In technology, Germany’s biggest player is SAP SE, which dates from the 1970s and makes complex software that helps companies manage their operations. There’s little in the way of new national champions on the horizon. Digital payments company Wirecard AG briefly filled that role before collapsing in a sensational accounting scandal.
The prerequisites aren’t promising. Germany’s lack of investment is particularly acute in digital technology. Despite infrastructure that had it ranked 51st in the world for fixed-line Internet speeds, it had the fourth-lowest spending among OECD countries relative to the economy’s size.
“Years of underinvestment has left Germany lagging,” said Jamie Rush, chief European economist for Bloomberg Economics. “Berlin will need to spend more and make it easier for infrastructure projects to get off the ground.”
To accelerate a long-delayed rollout, Scholz’s administration unveiled a plan to overhaul the planning process for installing fiber-optic cables and mobile communication infrastructure.
Germany needs to address its issues with a long-term program, but that looks questionable.
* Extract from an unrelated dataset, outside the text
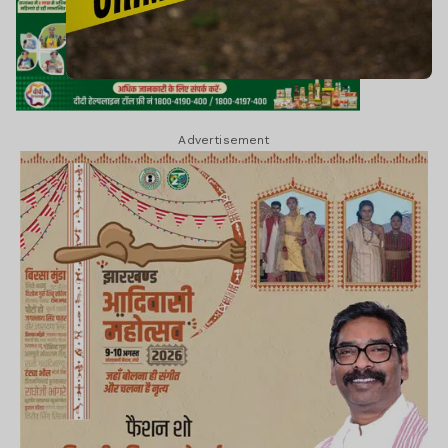
Advertisement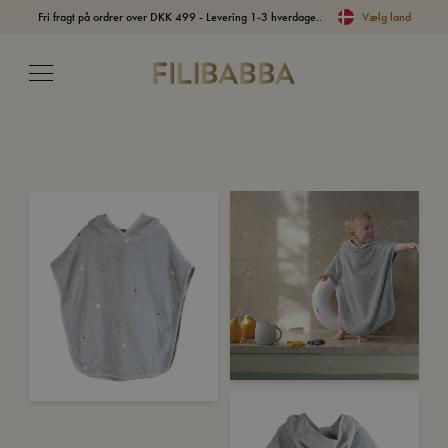
Fri fragt på ordrer over DKK 499 - Levering 1-3 hverdage..
Vælg land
Scholz won the chancellery with the lowest level of support in the postwar era as voters ditched the tradition of handing a clear mandate to either the Social Democrats or the Christian Democrat-led conservative bloc.
With Scholz’s messy three-way coalition racked with bickering, Germany is poised for instability, and the far-right Alternative for Germany has seized on the political vacuum, vying for second in some polls.
Fragmentation risks intensifying as the population ages, pitting comfortable pensioners against young people worried about their futures. The tensions have sparked disruptive protests, and authorities this week searched 15 properties across Germany in connection with an investigation against a group of climate activists.
Germany’s industrial base is already feeling the pinch of its demographic shift. Recent surveys have found 50% of firms cut output due to staffing problems, costing the economy as much as $85 billion per year.
This year, more than 1 million Germans will reach retirement age — about 320,000 more than those becoming adults. By the end of the decade, the German employment agency says the shortfall will rise to as much as 500,000 — roughly equivalent to the city of Nuremberg, adding to the strains on the economy.
In a recent report, the OECD put the scale of the challenges in stark terms: “No major industrialized economy has ever had the very basis of its competitiveness and resilience so systematically challenged by changing social, environmental and regulatory pressures.”
That in turn will ripple across the entire continent, according to Dana Allin, a professor at SAIS Europe. “The health of the German economy is crucial for the broader European economy, and the bloc’s harmony and solidarity,” he said.